[Start Listing]
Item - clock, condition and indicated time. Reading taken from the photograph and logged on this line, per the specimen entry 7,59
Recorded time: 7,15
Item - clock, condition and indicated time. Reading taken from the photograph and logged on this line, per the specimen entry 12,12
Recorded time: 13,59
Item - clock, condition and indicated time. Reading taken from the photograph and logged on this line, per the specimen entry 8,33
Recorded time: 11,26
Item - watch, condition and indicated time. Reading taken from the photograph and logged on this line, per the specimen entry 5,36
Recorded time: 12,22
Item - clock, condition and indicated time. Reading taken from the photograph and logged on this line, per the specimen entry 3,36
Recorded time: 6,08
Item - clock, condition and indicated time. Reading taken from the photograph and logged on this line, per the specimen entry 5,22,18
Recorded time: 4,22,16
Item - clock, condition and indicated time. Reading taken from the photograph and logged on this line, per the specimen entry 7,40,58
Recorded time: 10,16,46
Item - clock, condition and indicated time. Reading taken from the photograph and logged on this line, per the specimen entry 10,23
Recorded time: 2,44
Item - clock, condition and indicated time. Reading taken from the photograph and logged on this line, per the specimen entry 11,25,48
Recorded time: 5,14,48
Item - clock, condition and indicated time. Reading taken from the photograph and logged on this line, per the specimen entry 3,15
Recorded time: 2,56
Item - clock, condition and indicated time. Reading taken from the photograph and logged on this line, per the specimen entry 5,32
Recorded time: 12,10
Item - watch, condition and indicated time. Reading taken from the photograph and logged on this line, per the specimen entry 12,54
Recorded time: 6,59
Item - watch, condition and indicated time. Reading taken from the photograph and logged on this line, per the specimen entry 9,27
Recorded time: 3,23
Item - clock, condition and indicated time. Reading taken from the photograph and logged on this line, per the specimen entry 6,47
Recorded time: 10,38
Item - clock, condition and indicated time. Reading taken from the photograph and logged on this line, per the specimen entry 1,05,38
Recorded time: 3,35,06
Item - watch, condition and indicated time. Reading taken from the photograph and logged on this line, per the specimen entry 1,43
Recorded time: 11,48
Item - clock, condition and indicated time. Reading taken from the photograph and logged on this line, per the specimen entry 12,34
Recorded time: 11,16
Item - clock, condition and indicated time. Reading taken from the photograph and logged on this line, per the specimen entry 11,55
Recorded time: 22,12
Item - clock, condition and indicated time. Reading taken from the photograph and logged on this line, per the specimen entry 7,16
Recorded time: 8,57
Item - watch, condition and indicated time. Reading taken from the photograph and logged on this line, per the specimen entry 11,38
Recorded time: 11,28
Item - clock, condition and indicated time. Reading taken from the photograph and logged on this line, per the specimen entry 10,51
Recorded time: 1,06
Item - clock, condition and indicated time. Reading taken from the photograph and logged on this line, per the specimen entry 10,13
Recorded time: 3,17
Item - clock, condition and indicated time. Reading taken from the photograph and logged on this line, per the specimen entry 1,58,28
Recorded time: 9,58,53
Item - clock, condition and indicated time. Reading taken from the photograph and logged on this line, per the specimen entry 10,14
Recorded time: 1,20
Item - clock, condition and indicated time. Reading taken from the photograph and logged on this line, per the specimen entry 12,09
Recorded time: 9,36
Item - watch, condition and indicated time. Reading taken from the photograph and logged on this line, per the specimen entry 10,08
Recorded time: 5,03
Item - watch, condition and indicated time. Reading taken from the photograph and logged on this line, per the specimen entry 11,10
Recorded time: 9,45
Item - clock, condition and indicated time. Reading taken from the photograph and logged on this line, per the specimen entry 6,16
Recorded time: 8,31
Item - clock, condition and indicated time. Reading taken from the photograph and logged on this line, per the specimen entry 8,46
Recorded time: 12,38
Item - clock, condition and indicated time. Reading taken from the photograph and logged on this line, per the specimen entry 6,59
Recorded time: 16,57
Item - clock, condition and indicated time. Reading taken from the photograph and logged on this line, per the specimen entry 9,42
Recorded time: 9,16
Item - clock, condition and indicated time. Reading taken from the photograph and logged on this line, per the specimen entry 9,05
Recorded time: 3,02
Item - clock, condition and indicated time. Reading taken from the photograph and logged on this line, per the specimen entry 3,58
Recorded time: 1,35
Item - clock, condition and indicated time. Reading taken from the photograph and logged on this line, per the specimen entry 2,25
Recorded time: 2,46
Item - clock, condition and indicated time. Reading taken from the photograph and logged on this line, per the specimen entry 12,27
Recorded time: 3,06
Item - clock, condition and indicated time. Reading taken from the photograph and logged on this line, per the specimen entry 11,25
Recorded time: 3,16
[End Listing]
◆ Problem description ◆
Output every line of the listing above as a numbered list, and leave out any blank lines.

◆ Task result ◆
1. Item - clock, condition and indicated time. Reading taken from the photograph and logged on this line, per the specimen entry 7,59
2. Recorded time: 7,15
3. Item - clock, condition and indicated time. Reading taken from the photograph and logged on this line, per the specimen entry 12,12
4. Recorded time: 13,59
5. Item - clock, condition and indicated time. Reading taken from the photograph and logged on this line, per the specimen entry 8,33
6. Recorded time: 11,26
7. Item - watch, condition and indicated time. Reading taken from the photograph and logged on this line, per the specimen entry 5,36
8. Recorded time: 12,22
9. Item - clock, condition and indicated time. Reading taken from the photograph and logged on this line, per the specimen entry 3,36
10. Recorded time: 6,08
11. Item - clock, condition and indicated time. Reading taken from the photograph and logged on this line, per the specimen entry 5,22,18
12. Recorded time: 4,22,16
13. Item - clock, condition and indicated time. Reading taken from the photograph and logged on this line, per the specimen entry 7,40,58
14. Recorded time: 10,16,46
15. Item - clock, condition and indicated time. Reading taken from the photograph and logged on this line, per the specimen entry 10,23
16. Recorded time: 2,44
17. Item - clock, condition and indicated time. Reading taken from the photograph and logged on this line, per the specimen entry 11,25,48
18. Recorded time: 5,14,48
19. Item - clock, condition and indicated time. Reading taken from the photograph and logged on this line, per the specimen entry 3,15
20. Recorded time: 2,56
21. Item - clock, condition and indicated time. Reading taken from the photograph and logged on this line, per the specimen entry 5,32
22. Recorded time: 12,10
23. Item - watch, condition and indicated time. Reading taken from the photograph and logged on this line, per the specimen entry 12,54
24. Recorded time: 6,59
25. Item - watch, condition and indicated time. Reading taken from the photograph and logged on this line, per the specimen entry 9,27
26. Recorded time: 3,23
27. Item - clock, condition and indicated time. Reading taken from the photograph and logged on this line, per the specimen entry 6,47
28. Recorded time: 10,38
29. Item - clock, condition and indicated time. Reading taken from the photograph and logged on this line, per the specimen entry 1,05,38
30. Recorded time: 3,35,06
31. Item - watch, condition and indicated time. Reading taken from the photograph and logged on this line, per the specimen entry 1,43
32. Recorded time: 11,48
33. Item - clock, condition and indicated time. Reading taken from the photograph and logged on this line, per the specimen entry 12,34
34. Recorded time: 11,16
35. Item - clock, condition and indicated time. Reading taken from the photograph and logged on this line, per the specimen entry 11,55
36. Recorded time: 22,12
37. Item - clock, condition and indicated time. Reading taken from the photograph and logged on this line, per the specimen entry 7,16
38. Recorded time: 8,57
39. Item - watch, condition and indicated time. Reading taken from the photograph and logged on this line, per the specimen entry 11,38
40. Recorded time: 11,28
41. Item - clock, condition and indicated time. Reading taken from the photograph and logged on this line, per the specimen entry 10,51
42. Recorded time: 1,06
43. Item - clock, condition and indicated time. Reading taken from the photograph and logged on this line, per the specimen entry 10,13
44. Recorded time: 3,17
45. Item - clock, condition and indicated time. Reading taken from the photograph and logged on this line, per the specimen entry 1,58,28
46. Recorded time: 9,58,53
47. Item - clock, condition and indicated time. Reading taken from the photograph and logged on this line, per the specimen entry 10,14
48. Recorded time: 1,20
49. Item - clock, condition and indicated time. Reading taken from the photograph and logged on this line, per the specimen entry 12,09
50. Recorded time: 9,36
51. Item - watch, condition and indicated time. Reading taken from the photograph and logged on this line, per the specimen entry 10,08
52. Recorded time: 5,03
53. Item - watch, condition and indicated time. Reading taken from the photograph and logged on this line, per the specimen entry 11,10
54. Recorded time: 9,45
55. Item - clock, condition and indicated time. Reading taken from the photograph and logged on this line, per the specimen entry 6,16
56. Recorded time: 8,31
57. Item - clock, condition and indicated time. Reading taken from the photograph and logged on this line, per the specimen entry 8,46
58. Recorded time: 12,38
59. Item - clock, condition and indicated time. Reading taken from the photograph and logged on this line, per the specimen entry 6,59
60. Recorded time: 16,57
61. Item - clock, condition and indicated time. Reading taken from the photograph and logged on this line, per the specimen entry 9,42
62. Recorded time: 9,16
63. Item - clock, condition and indicated time. Reading taken from the photograph and logged on this line, per the specimen entry 9,05
64. Recorded time: 3,02
65. Item - clock, condition and indicated time. Reading taken from the photograph and logged on this line, per the specimen entry 3,58
66. Recorded time: 1,35
67. Item - clock, condition and indicated time. Reading taken from the photograph and logged on this line, per the specimen entry 2,25
68. Recorded time: 2,46
69. Item - clock, condition and indicated time. Reading taken from the photograph and logged on this line, per the specimen entry 12,27
70. Recorded time: 3,06
71. Item - clock, condition and indicated time. Reading taken from the photograph and logged on this line, per the specimen entry 11,25
72. Recorded time: 3,16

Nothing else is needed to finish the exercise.